There is exactly one SSH book worth recommending, and it is genuinely excellent. Most people learn SSH through man pages and trial-and-error, which leaves gaps: you can connect to servers, but agent forwarding, ProxyJump chains, certificate-based authentication, and SOCKS proxies remain mysterious. Michael Lucas’ book fills every one of those gaps.
For a quick command reference, see our SSH commands cheat sheet for Linux sysadmins.
Last reviewed: March 2026. Current for OpenSSH 9.x.
SSH Mastery: OpenSSH, PuTTY, Tunnels and Keys, 2nd Edition
Michael W. Lucas writes technical books the way sysadmins think: direct, practical, and occasionally funny. SSH Mastery (241 pages) covers key management (Ed25519, RSA, ECDSA generation, rotation, and revocation), SSH agent forwarding with its security implications, ProxyJump for reaching hosts behind bastion servers, SSH certificates as a scalable alternative to managing authorized_keys across hundreds of servers, port forwarding (local, remote, and dynamic SOCKS proxy), PuTTY configuration for Windows, and sshd_config hardening for production servers.
The 2018 publication date might seem old, but SSH fundamentals have not changed. Key management, tunneling, and agent forwarding work the same way in OpenSSH 9.x as they did when this book was written. For newer features like FIDO2 hardware key support (added in OpenSSH 8.2), the official OpenSSH documentation supplements the book well.

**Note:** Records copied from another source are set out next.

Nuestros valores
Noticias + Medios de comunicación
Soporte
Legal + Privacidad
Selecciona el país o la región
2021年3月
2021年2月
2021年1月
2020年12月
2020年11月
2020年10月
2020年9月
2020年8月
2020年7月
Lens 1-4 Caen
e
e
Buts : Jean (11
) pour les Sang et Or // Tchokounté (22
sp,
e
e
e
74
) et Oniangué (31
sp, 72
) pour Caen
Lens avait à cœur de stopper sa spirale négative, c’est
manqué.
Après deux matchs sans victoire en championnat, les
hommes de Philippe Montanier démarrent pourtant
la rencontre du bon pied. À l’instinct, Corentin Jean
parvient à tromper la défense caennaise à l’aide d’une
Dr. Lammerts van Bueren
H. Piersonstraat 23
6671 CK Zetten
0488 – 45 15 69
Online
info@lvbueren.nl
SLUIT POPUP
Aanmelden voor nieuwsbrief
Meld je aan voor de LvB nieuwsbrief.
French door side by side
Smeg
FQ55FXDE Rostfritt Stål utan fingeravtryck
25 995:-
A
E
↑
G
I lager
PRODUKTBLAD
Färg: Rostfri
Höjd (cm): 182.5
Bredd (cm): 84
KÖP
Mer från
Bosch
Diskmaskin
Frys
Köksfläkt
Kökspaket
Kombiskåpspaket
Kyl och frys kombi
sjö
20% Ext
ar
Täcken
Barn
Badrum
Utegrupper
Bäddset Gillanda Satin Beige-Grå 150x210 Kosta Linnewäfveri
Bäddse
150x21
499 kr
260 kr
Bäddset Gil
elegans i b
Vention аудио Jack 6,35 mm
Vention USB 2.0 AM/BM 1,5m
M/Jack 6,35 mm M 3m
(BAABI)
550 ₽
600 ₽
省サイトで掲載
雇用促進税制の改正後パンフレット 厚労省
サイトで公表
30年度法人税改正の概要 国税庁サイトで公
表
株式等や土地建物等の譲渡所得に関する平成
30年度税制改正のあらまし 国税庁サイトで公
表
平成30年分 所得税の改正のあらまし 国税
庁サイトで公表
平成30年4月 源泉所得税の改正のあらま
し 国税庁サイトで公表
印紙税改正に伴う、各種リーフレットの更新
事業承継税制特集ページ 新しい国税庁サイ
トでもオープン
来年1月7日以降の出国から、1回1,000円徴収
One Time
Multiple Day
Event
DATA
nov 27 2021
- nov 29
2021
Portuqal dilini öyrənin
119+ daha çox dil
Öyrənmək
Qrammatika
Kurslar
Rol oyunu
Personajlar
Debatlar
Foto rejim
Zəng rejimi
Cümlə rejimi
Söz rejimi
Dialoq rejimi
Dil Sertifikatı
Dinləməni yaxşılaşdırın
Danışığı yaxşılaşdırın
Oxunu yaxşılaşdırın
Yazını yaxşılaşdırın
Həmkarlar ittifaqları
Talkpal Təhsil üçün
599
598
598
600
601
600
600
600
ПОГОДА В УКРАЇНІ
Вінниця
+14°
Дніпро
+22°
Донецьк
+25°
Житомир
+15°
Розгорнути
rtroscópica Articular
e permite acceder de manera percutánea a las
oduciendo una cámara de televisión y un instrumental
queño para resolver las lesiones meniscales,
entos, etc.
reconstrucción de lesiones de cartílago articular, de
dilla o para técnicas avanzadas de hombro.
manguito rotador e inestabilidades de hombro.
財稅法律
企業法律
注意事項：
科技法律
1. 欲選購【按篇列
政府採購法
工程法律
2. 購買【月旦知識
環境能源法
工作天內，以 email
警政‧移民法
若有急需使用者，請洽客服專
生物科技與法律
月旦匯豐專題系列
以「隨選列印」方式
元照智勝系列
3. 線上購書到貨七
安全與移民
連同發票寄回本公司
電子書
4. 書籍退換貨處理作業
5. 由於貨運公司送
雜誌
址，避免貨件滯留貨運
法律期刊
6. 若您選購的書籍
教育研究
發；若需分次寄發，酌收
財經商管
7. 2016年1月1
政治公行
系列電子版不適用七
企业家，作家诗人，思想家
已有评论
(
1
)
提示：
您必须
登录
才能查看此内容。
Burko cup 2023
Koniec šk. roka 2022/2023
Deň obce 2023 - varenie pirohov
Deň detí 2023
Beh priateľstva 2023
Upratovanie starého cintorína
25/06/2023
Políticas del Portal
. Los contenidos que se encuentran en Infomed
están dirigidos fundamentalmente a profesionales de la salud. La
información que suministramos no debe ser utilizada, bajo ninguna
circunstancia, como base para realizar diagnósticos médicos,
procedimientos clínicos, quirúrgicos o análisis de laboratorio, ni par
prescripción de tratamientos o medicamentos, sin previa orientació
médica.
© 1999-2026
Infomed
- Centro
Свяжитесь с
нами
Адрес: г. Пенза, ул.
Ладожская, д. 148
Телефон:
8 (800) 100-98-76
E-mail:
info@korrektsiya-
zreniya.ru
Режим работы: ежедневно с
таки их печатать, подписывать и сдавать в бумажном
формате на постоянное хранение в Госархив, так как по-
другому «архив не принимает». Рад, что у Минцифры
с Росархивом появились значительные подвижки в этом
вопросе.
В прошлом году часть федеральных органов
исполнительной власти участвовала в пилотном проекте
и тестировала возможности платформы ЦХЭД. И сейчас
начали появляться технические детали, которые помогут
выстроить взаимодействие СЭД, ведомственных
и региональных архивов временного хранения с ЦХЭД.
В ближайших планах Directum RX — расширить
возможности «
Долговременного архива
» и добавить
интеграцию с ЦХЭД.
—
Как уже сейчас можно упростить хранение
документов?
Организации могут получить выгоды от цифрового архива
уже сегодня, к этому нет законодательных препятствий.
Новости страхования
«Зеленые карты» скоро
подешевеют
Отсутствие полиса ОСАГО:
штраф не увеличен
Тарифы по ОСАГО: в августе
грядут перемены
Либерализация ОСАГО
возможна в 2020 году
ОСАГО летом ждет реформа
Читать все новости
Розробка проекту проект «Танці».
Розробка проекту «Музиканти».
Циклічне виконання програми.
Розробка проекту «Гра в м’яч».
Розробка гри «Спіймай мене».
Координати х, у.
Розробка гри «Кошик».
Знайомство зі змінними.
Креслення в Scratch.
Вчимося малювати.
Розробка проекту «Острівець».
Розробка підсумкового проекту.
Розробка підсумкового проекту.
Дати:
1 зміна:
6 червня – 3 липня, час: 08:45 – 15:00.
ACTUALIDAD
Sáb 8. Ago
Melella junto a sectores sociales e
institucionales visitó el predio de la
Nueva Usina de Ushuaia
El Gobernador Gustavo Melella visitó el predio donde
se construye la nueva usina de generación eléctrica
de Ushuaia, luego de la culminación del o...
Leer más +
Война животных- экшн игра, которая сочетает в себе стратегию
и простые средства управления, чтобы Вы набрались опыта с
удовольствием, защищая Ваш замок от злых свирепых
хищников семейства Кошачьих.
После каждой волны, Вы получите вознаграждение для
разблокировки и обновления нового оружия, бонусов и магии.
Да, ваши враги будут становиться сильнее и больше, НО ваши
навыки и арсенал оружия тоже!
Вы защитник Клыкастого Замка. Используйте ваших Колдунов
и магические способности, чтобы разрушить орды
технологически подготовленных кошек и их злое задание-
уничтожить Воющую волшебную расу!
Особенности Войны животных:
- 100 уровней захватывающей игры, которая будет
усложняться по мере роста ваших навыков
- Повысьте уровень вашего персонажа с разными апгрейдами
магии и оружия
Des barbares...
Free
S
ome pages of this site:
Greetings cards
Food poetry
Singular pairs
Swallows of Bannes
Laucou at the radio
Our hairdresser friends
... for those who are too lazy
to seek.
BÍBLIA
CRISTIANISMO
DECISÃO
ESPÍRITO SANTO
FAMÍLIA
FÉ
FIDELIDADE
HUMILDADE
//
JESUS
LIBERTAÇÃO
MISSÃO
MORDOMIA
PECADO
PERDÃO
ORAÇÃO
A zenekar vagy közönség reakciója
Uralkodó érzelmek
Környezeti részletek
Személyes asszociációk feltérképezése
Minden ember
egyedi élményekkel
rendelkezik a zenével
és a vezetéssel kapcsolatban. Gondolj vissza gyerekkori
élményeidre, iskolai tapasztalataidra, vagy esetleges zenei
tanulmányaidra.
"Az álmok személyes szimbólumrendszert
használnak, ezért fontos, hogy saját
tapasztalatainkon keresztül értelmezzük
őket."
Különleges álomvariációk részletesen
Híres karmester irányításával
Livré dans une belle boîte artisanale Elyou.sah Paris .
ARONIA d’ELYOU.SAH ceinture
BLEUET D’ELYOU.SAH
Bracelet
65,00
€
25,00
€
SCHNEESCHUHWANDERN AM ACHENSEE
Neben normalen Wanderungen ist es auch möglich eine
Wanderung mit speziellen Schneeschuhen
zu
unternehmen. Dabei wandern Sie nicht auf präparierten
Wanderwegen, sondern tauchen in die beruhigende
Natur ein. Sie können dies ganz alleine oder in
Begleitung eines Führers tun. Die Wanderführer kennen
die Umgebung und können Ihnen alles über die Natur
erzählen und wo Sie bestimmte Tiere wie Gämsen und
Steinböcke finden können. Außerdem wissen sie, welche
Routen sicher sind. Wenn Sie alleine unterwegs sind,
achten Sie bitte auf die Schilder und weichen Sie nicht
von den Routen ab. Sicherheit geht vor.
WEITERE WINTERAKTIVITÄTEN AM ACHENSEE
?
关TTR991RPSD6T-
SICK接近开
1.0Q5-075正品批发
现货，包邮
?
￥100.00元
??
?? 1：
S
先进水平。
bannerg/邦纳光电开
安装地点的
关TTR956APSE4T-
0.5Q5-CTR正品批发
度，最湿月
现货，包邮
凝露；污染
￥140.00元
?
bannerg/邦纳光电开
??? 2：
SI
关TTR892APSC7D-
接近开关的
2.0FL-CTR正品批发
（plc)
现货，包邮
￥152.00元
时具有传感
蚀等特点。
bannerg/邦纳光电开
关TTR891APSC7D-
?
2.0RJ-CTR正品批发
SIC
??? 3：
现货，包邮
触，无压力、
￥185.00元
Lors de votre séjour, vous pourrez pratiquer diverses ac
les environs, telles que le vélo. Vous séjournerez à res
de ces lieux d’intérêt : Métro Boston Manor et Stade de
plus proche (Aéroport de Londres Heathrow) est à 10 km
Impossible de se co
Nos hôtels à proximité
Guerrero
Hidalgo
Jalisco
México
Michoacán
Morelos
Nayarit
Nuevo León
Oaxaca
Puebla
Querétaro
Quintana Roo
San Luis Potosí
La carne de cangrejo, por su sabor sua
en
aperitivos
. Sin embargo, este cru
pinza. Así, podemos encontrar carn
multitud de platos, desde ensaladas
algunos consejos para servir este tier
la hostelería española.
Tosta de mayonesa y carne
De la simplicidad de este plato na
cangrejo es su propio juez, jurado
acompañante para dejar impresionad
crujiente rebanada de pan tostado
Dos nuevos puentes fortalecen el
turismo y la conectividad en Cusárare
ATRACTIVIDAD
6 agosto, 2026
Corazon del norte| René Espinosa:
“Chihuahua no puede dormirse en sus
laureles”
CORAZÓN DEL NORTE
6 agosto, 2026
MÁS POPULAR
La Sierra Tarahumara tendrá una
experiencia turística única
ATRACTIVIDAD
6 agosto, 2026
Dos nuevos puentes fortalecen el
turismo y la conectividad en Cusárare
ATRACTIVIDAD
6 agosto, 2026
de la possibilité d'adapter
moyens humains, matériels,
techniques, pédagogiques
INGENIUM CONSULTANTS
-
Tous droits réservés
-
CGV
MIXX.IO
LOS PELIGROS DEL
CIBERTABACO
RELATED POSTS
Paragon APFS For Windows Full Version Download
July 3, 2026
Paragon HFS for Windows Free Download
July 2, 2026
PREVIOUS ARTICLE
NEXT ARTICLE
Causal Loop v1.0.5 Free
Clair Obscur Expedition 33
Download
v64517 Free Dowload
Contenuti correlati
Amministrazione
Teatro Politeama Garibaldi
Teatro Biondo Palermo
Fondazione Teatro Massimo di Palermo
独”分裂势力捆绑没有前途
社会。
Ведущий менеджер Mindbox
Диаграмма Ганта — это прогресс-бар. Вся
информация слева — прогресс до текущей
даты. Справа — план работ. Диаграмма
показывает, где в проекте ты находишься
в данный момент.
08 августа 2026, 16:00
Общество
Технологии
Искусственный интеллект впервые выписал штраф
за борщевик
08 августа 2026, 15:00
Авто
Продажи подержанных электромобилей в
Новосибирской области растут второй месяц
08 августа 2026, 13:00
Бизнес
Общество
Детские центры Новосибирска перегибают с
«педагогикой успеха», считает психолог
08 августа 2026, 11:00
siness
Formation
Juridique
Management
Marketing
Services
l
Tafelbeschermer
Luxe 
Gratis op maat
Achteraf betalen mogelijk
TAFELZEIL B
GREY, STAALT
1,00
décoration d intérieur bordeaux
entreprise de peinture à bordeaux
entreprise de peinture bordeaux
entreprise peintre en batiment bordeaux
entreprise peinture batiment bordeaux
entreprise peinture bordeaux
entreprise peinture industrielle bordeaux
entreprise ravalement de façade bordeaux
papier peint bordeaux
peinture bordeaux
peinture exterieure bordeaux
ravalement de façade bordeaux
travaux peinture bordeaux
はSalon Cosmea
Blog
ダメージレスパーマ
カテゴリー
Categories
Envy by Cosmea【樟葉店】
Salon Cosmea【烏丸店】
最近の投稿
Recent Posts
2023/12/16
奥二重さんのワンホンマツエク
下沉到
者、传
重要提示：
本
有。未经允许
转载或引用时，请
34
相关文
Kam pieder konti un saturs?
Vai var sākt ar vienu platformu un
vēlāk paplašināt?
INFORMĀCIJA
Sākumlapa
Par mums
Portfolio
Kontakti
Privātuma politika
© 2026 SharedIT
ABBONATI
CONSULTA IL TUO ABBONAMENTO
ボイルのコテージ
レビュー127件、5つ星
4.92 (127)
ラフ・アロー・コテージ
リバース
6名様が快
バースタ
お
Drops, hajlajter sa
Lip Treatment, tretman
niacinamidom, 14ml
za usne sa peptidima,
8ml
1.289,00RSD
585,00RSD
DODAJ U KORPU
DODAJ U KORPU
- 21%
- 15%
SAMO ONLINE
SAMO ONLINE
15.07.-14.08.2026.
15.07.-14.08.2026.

- Author: Michael W. Lucas
- Published: February 2018 (Tilted Windmill Press, 2nd Edition)
- Pages: 241
- Best for: Every sysadmin who SSHs into servers daily
- Amazon: Buy on Amazon
Why only one book?
Most “SSH books” on Amazon are self-published padding, rehashed man pages, or outdated material. Lucas’ book is the only one written by a practitioner who clearly uses SSH in production daily and explains the reasoning behind every recommendation. Until someone writes a competing title of similar quality, this is the only recommendation worth making.